# An Introduction to Reinforcement Learning

Think about how you might teach a dog a new trick, like telling it to sit:

- If it performs the trick correctly (it sits), you'll reward it with a treat (positive feedback) ✔️
- If it doesn't sit correctly, it doesn't get a treat (negative feedback) ❌

By continuing to do things that lead to positive outcomes, the dog will learn to sit when it hears the command in order to get its treat. Reinforcement learning is a subdomain of machine learning which involves training an 'agent' (the dog) to learn the correct sequences of actions to take (sitting) on its environment (in response to the command 'sit') in order to maximize its reward (getting a treat).

This can be illustrated more formally as:

![sutton barto rl](https://www.gocoder.one/static/RL-diagram-b3654cd3d5cc0e07a61a214977038f01.png)

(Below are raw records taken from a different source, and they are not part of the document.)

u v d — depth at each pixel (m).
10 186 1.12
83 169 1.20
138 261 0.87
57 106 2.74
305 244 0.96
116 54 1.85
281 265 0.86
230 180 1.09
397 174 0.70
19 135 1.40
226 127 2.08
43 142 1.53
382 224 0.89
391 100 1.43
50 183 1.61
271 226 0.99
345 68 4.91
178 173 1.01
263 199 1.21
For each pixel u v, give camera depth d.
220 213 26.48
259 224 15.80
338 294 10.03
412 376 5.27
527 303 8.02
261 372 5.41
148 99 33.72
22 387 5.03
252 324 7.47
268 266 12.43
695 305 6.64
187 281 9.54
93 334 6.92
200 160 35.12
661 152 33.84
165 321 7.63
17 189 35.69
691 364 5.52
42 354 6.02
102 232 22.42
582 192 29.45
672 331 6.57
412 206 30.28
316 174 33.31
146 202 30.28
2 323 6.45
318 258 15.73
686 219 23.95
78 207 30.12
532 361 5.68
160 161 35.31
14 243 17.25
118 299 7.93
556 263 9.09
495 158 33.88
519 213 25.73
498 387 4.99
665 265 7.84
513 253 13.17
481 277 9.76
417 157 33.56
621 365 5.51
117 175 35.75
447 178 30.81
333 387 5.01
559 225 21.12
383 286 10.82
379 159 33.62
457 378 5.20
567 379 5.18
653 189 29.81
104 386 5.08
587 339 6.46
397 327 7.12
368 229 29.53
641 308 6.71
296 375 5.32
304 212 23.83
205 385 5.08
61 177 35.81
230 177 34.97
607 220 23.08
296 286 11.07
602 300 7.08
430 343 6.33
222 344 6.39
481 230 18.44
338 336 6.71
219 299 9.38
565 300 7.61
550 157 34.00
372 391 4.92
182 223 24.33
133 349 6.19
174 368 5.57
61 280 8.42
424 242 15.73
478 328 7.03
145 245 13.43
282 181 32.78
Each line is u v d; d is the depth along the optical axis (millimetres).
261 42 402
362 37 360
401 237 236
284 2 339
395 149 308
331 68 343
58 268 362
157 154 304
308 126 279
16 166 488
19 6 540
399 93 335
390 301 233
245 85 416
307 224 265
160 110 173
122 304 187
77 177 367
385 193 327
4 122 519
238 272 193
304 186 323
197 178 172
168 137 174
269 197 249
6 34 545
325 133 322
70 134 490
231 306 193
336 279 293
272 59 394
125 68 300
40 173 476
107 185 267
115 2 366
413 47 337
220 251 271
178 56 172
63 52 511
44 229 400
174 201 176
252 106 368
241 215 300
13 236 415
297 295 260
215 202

## Key Concepts in Reinforcement Learning

1. **Agent**: The learner or decision maker.
2. **Environment**: The external system with which the agent interacts.
3. **State (s)**: A representation of the current situation of the agent.
4. **Action (a)**: Choices made by the agent that affect the environment.
5. **Reward (r)**: Feedback from the environment based on the action taken.
6. **Policy (π)**: A strategy used by the agent to determine the next action based on the current state.
7. **Value Function (V)**: A function that estimates the expected cumulative reward from a given state.
8. **Q-Value (Q)**: A function that estimates the expected cumulative reward from a given state-action pair.

## Detailed Explanation of Key Concepts

- **Agent**: In RL, the agent is the entity that interacts with the environment to learn optimal behaviors. The agent's goal is to maximize the cumulative reward it receives over time.
- **Environment**: The environment is the external system that the agent interacts with. It provides the agent with states and rewards based on the actions taken.
- **State (s)**: A state is a specific situation or configuration of the environment. The state provides the agent with all the information needed to make a decision.
- **Action (a)**: An action is a specific move or decision made by the agent that affects the state of the environment.
- **Reward (r)**: A reward is a scalar feedback signal received by the agent after taking an action. It indicates how good or bad the action was in the context of the environment.
- **Policy (π)**: A policy is a mapping from states to actions. It defines the agent's behavior at any given time. The policy can be deterministic (specific action for each state) or stochastic (probability distribution over actions for each state).
- **Value Function (V)**: The value function estimates the expected cumulative reward from a given state, following a specific policy. It helps the agent evaluate how good it is to be in a certain state.
- **Q-Value (Q)**: The Q-value (or action-value) function estimates the expected cumulative reward from a given state-action pair. It helps the agent evaluate how good it is to take a certain action in a certain state.

# Q-Learning

Q-learning is a reinforcement learning algorithm that seeks to find the best possible next action given its current state, in order to maximise the reward it receives (the 'Q' in Q-learning stands for quality - i.e. how valuable an action is).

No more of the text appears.